■ **WORK REQUEST**: Copy the text of each record below line by line, with every word and line break kept as it is. Leave out the pictures.

....................

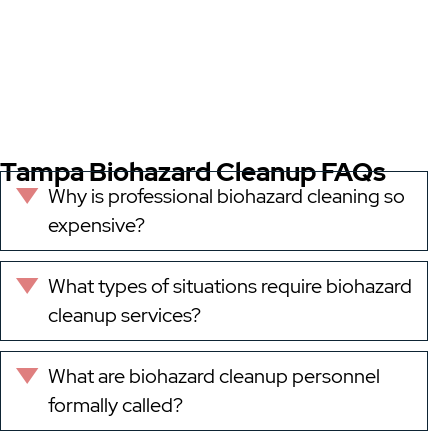
Tampa Biohazard Cleanup FAQs
Why is professional biohazard cleaning so
Expand
expensive?
What types of situations require biohazard
Expand
cleanup services?
What are biohazard cleanup personnel
Expand
formally called?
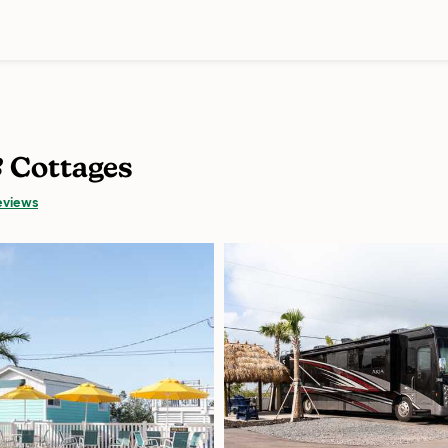
& Cottages
eviews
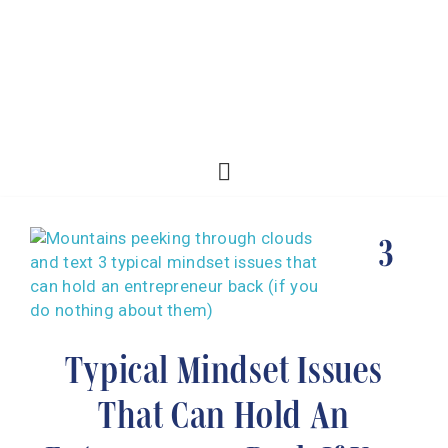
3
Typical Mindset Issues
That Can Hold An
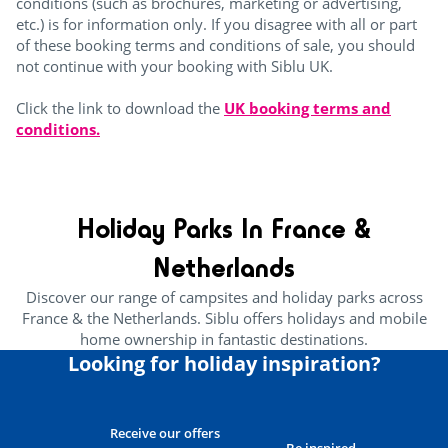
conditions (such as brochures, marketing or advertising,
etc.) is for information only. If you disagree with all or part
of these booking terms and conditions of sale, you should
not continue with your booking with Siblu UK.
Click the link to download the
UK booking terms and
conditions.
Holiday Parks In France &
Netherlands
Discover our range of campsites and holiday parks across
France & the Netherlands. Siblu offers holidays and mobile
home ownership in fantastic destinations.
Looking for holiday inspiration?
Receive our offers
Be inspired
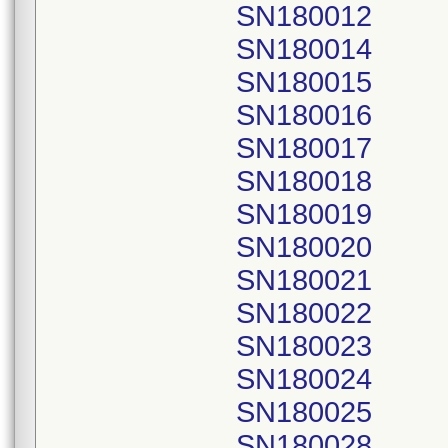
SN180012
SN180014
SN180015
SN180016
SN180017
SN180018
SN180019
SN180020
SN180021
SN180022
SN180023
SN180024
SN180025
SN180028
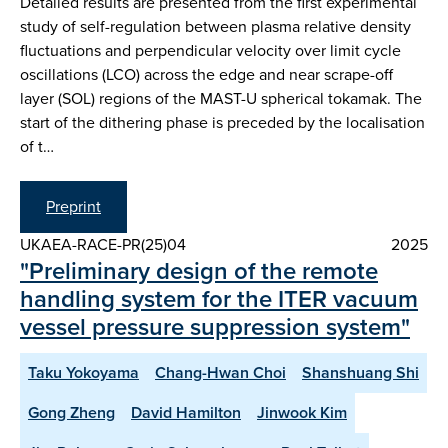
Detailed results are presented from the first experimental
study of self-regulation between plasma relative density
fluctuations and perpendicular velocity over limit cycle
oscillations (LCO) across the edge and near scrape-off
layer (SOL) regions of the MAST-U spherical tokamak. The
start of the dithering phase is preceded by the localisation
of t…
Preprint
UKAEA-RACE-PR(25)04
2025
"Preliminary design of the remote
handling system for the ITER vacuum
vessel pressure suppression system"
Taku Yokoyama
Chang-Hwan Choi
Shanshuang Shi
Gong Zheng
David Hamilton
Jinwook Kim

....................

■ **YOUR SOLUTION**:
Tampa Biohazard Cleanup FAQs
Why is professional biohazard cleaning so
Expand
expensive?
What types of situations require biohazard
Expand
cleanup services?
What are biohazard cleanup personnel
Expand
formally called?
& Cottages
eviews
3
Typical Mindset Issues
That Can Hold An
conditions (such as brochures, marketing or advertising,
etc.) is for information only. If you disagree with all or part
of these booking terms and conditions of sale, you should
not continue with your booking with Siblu UK.
Click the link to download the
UK booking terms and
conditions.
Holiday Parks In France &
Netherlands
Discover our range of campsites and holiday parks across
France & the Netherlands. Siblu offers holidays and mobile
home ownership in fantastic destinations.
Looking for holiday inspiration?
Receive our offers
Be inspired
SN180012
SN180014
SN180015
SN180016
SN180017
SN180018
SN180019
SN180020
SN180021
SN180022
SN180023
SN180024
SN180025
SN180028
Detailed results are presented from the first experimental
study of self-regulation between plasma relative density
fluctuations and perpendicular velocity over limit cycle
oscillations (LCO) across the edge and near scrape-off
layer (SOL) regions of the MAST-U spherical tokamak. The
start of the dithering phase is preceded by the localisation
of t…
Preprint
UKAEA-RACE-PR(25)04
2025
"Preliminary design of the remote
handling system for the ITER vacuum
vessel pressure suppression system"
Taku Yokoyama
Chang-Hwan Choi
Shanshuang Shi
Gong Zheng
David Hamilton
Jinwook Kim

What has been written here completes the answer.